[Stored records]
## BEGIN

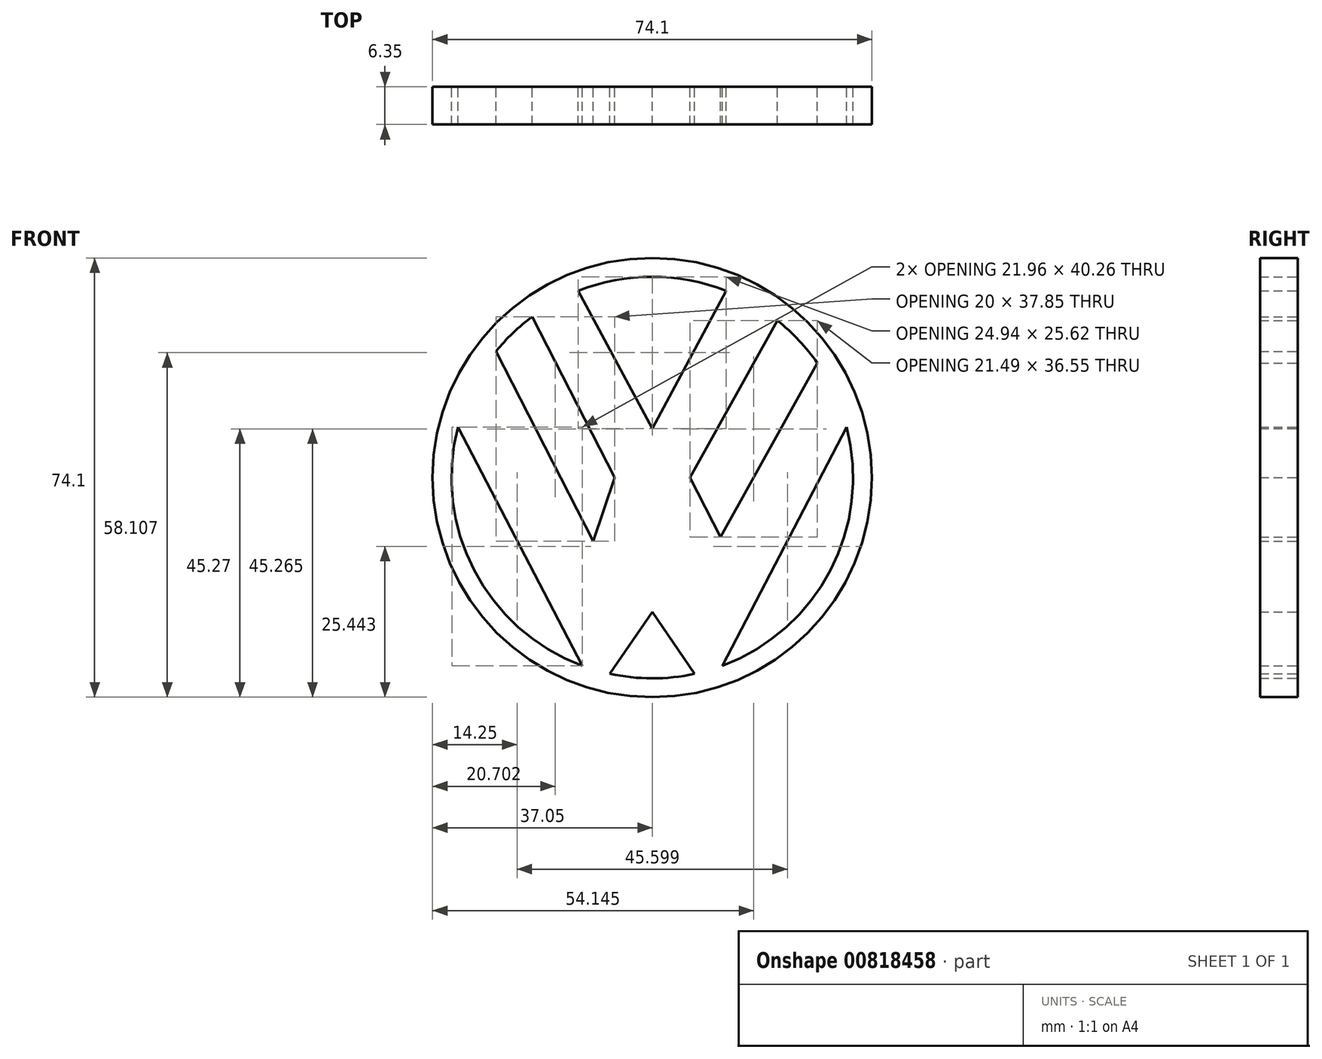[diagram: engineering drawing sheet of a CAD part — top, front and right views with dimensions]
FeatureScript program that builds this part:
annotation { "Feature Type Name" : "Feature", "Feature Type Description" : "" }
export const myFeature = defineFeature(function(context is Context, id is Id, definition is map)
    precondition{}
    {
        {
            var Q0;
            Q0=qCreatedBy(makeId("Front.planeOp"),FACE);
            var sketch = newSketch(context, id + "F0", { "sketchPlane" : qUnion([Q0])});
            skCircle(sketch, "E0", {"center": v(0, 0) * mm, "radius": 37.05 * mm});
            skCircle(sketch, "E1", {"center": v(0, 0) * mm, "radius": 33.86 * mm});
            skLineSegment(sketch, "E2", {"start": v(0, 33.86) * mm, "end": v(0, -33.86) * mm, "construction": true});
            skLineSegment(sketch, "E3", {"start": v(-6.35, 0) * mm, "end": v(-20.25, 27.14) * mm});
            skLineSegment(sketch, "E4", {"start": v(6.35, 0) * mm, "end": v(21.1, 26.49) * mm});
            skLineSegment(sketch, "E5", {"start": v(-6.35, 0) * mm, "end": v(6.35, 0) * mm});
            skLineSegment(sketch, "E6", {"start": v(-6.35, 0) * mm, "end": v(-9.97, -10.7) * mm});
            skLineSegment(sketch, "E7", {"start": v(-9.97, -10.7) * mm, "end": v(-26.35, 21.28) * mm});
            skLineSegment(sketch, "E8", {"start": v(6.35, 0) * mm, "end": v(11.5, -10.06) * mm});
            skLineSegment(sketch, "E9", {"start": v(11.5, -10.06) * mm, "end": v(27.84, 19.28) * mm});
            skLineSegment(sketch, "E10", {"start": v(-32.78, 8.52) * mm, "end": v(-11.82, -31.74) * mm});
            skLineSegment(sketch, "E11", {"start": v(11.82, -31.74) * mm, "end": v(32.78, 8.52) * mm});
            skLineSegment(sketch, "E12", {"start": v(-12.47, 31.48) * mm, "end": v(0, 8.25) * mm});
            skLineSegment(sketch, "E13", {"start": v(0, 8.25) * mm, "end": v(12.47, 31.48) * mm});
            skCircle(sketch, "E14", {"center": v(0, 0) * mm, "radius": 48.2 * mm});
            skLineSegment(sketch, "E15", {"start": v(-7.2, -33.1) * mm, "end": v(0, -22.66) * mm});
            skLineSegment(sketch, "E16", {"start": v(0, -22.66) * mm, "end": v(7.12, -33.1) * mm});
            skSolve(sketch);
        }
        {
            var Q0;
            Q0=makeQuery(id+"F0.imprint","IMPRINT",FACE,{"disambiguationData":[TD([[makeQuery(id+"F0.imprint","IMPRINT",EDGE,{"derivedFrom":sQuery(id+"F0.wireOp",EDGE,"E0")}),1.0]])]});
            var Q1;
            Q1=makeQuery(id+"F0.imprint","IMPRINT",FACE,{"disambiguationData":[TD([[makeQuery(id+"F0.imprint","IMPRINT",EDGE,{"derivedFrom":sQuery(id+"F0.wireOp",EDGE,"E5")}),-1.0]])]});
            var Q2;
            {var subQ3=sQuery(id+"F0.wireOp",EDGE,"E3");Q2=makeQuery(id+"F0.imprint","IMPRINT",FACE,{"disambiguationData":[TD([[makeQuery(id+"F0.imprint","IMPRINT",EDGE,{"derivedFrom":subQ3}),-1.0]])]});}
            extrude(context, id + "F1", {"entities" : qUnion([Q0, Q1, Q2]), "depth" : 6.35 * mm, "offsetDistance" : 25.4 * mm});
        }
    });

## END

Can you give everything from the start of the items down to the line containing "v(0, 33.86) *", both ends included, as a JSON list of strings with one string per line and blank lines omitted? Leave the pictures out of the answer.

## SOLUTION BELOW
[
  "[diagram: engineering drawing sheet of a CAD part — top, front and right views with dimensions]",
  "FeatureScript program that builds this part:",
  "annotation { \"Feature Type Name\" : \"Feature\", \"Feature Type Description\" : \"\" }",
  "export const myFeature = defineFeature(function(context is Context, id is Id, definition is map)",
  "    precondition{}",
  "    {",
  "        {",
  "            var Q0;",
  "            Q0=qCreatedBy(makeId(\"Front.planeOp\"),FACE);",
  "            var sketch = newSketch(context, id + \"F0\", { \"sketchPlane\" : qUnion([Q0])});",
  "            skCircle(sketch, \"E0\", {\"center\": v(0, 0) * mm, \"radius\": 37.05 * mm});",
  "            skCircle(sketch, \"E1\", {\"center\": v(0, 0) * mm, \"radius\": 33.86 * mm});",
  "            skLineSegment(sketch, \"E2\", {\"start\": v(0, 33.86) * mm, \"end\": v(0, -33.86) * mm, \"construction\": true});"
]